Job item
Report the lines of the material that carry the string "data".

Records
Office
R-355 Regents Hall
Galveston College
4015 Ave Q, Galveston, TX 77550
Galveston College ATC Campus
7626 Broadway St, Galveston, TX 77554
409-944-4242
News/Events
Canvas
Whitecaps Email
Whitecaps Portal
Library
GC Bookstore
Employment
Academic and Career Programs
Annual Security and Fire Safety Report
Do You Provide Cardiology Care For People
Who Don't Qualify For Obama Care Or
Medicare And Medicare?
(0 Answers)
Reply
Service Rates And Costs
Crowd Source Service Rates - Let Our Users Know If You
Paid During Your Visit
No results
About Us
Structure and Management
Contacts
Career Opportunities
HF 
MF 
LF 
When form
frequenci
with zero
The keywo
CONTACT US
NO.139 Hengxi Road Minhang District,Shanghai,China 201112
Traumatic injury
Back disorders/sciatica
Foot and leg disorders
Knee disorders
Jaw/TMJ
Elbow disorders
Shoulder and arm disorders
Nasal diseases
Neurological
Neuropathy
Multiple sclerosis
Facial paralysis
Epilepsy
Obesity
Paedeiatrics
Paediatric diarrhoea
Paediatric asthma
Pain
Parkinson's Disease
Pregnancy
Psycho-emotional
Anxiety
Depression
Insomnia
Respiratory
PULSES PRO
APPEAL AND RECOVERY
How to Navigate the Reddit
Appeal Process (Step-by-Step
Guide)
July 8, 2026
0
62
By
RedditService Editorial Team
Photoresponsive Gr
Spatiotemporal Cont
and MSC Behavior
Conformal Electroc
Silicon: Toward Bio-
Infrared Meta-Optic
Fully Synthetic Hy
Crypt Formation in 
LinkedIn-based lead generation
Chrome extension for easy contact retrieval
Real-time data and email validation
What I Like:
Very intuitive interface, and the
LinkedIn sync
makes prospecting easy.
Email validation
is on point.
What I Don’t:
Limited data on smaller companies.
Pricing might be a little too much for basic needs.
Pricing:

Written answer
Real-time data and email validation
Limited data on smaller companies.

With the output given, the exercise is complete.